Group of senior people looking at photo album at nursing home

According to the U.S. Department of Health and Human Services, roughly seven out of ten adults over the age of 65 are going to need long-term care at some point in their life.  The reason for this needing this type of care is due to cognitive impairment.  Half of the residents in long-term care facilities are cognitively impaired with dementia or Alzheimer’s according to the Centers for Disease Control and Prevention.  Deciding to put your loved one in a nursing facility can be a tough decision it often is the best place for them to be safe and cared for properly.

Seniors who have dementia or Alzheimer’s are living with a difficult and challenging illness.  No illness is easy to deal with, but cognitive impairments are more challenging.  Forgetting to do basic activities of daily living is frightening. Over time they can become increasingly confused and frustrated.  At a certain point, it becomes unsafe for your loved one to live at home alone.  Many families initially opt for medical professional to live in the home with your loved one as the familiarity of their surroundings is comforting. Ultimately as the disease progresses, there are other options to consider.  As the level of cognitive decline continues, a skilled long-term care memory unit can provide the additional level of support required of the patient.  Memory care facilities can specialize only in memory care or can be part of a long-term nursing care where they have their own private apt or unit.  Either of these options will offer round the clock care provided by a highly trained medical professionals. Many facilities have security officers on site just to prevent inadvertent straying.  Doors are kept locked so residents can’t leave unattended, and no unauthorized entry occurs.  When you visit, you will show your identification and they will buzz you in so you can see your loved one.  Other services these facilities offer are social events and group activities like arts and crafts, pet therapy, musical performances, gardening and movie nights with popcorn.
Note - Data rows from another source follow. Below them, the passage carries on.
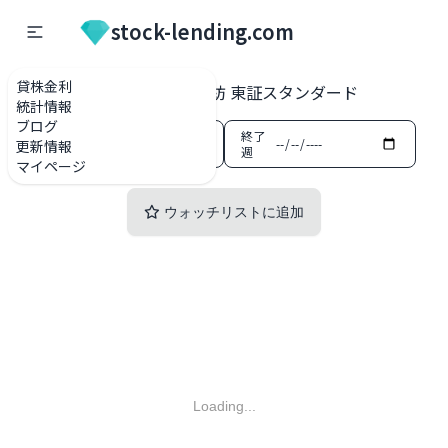
stock-lending.com
貸株金利
貸株金利一覧
3409 北紡 東証スタンダード
統計情報
ブログ
開始
終了
更新情報
週
週
マイページ
ウォッチリストに追加
Loading...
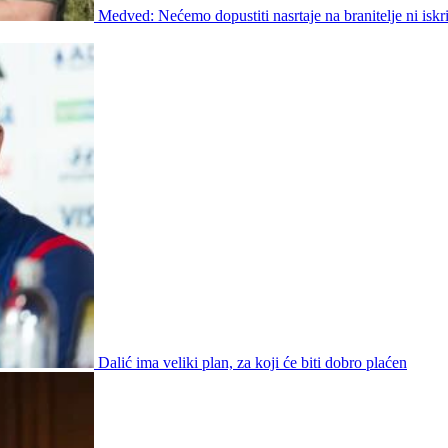
Medved: Nećemo dopustiti nasrtaje na branitelje ni iskr
Dalić ima veliki plan, za koji će biti dobro plaćen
Memory care is not the only option for your elderly loved one.  There are assisted living facilities for those that need help with their daily activities like bathing, dressing and medication reminders.  In these facilities, your loved one will live independently but with trained staff nearby all the time.  These facilities are usually not equipped to care for elderly patients that are cognitively impaired.  Nursing home care is another option for your elderly loved one.  These facilities offer more medical care than an assisted living facility.  Patients here are not able to live alone or care for themselves properly.  The care here is focused on medical and not memory care.

Depending on the level of care your elderly loved one needs, you have to make the proper choice for them.  Do they need help with daily tasks, medication help, or do they have dementia or Alzheimer’s?  Do your research to find the best facility that offers the type of care your loved one needs.  Request a tour of the facilities.  Speak directly with the administration representatives.  Does your loved one’s doctor have privileges at the facility?  A lot of elderly patients do not want to change doctors especially when they are this advanced in age.  Is the facility close to family members?  What are the visiting hours?  What services are offered and what services have to be paid for as extras or add on?  These are some pertinent questions you must ask the facility so you can make sure the fit is just right for your loved one.

When you are seeking assisted care for your elderly loved one, payment might also be a factor.  Depending on which state you live in, Medicare, Medicaid, private insurance, Social Security and cash will be accepted as payments for your loved one to stay there.  Medicare usually covers 80% of the costs associated with living facilities.  Medicaid is an insurance that you can qualify for once you have $2,000.00 or less in assets.  They will usually pay for the remaining 20%.  Private insurance varies from plan to plan.  You will have to contact your provider and get the specifics on what is covered.  You will usually have a co-pay or a deductible to meet.  Social Security benefits can get reassigned to the facility your loved one is in.  They will use that money to pay for their care and also give your loved one a monthly allowance to use as they wish. If you are responsible for the payment, you will pay a down payment and then be billed monthly directly from the facility.  They will work with you on a payment plan.  You just have to communicate with them.